### Input records
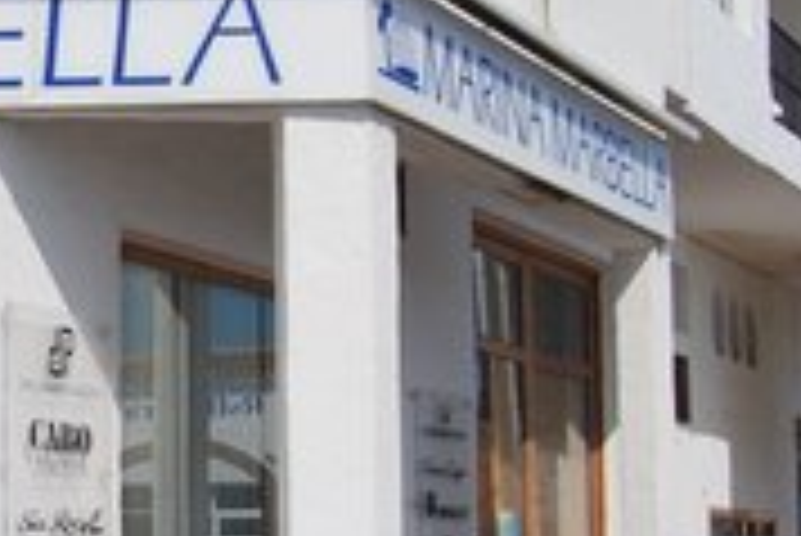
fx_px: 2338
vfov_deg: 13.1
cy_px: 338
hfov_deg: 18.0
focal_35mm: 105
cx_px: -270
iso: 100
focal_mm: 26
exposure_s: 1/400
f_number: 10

---

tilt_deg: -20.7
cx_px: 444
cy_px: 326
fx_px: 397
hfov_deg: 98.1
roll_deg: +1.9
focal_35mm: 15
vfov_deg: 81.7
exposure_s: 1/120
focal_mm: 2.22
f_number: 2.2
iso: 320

### What the task asks
From the material above, set down exactly the lines between the line holding "fx_px: 2338" and the line holding "f_number: 10", inclusive. Include nothing else.

### Answer box
fx_px: 2338
vfov_deg: 13.1
cy_px: 338
hfov_deg: 18.0
focal_35mm: 105
cx_px: -270
iso: 100
focal_mm: 26
exposure_s: 1/400
f_number: 10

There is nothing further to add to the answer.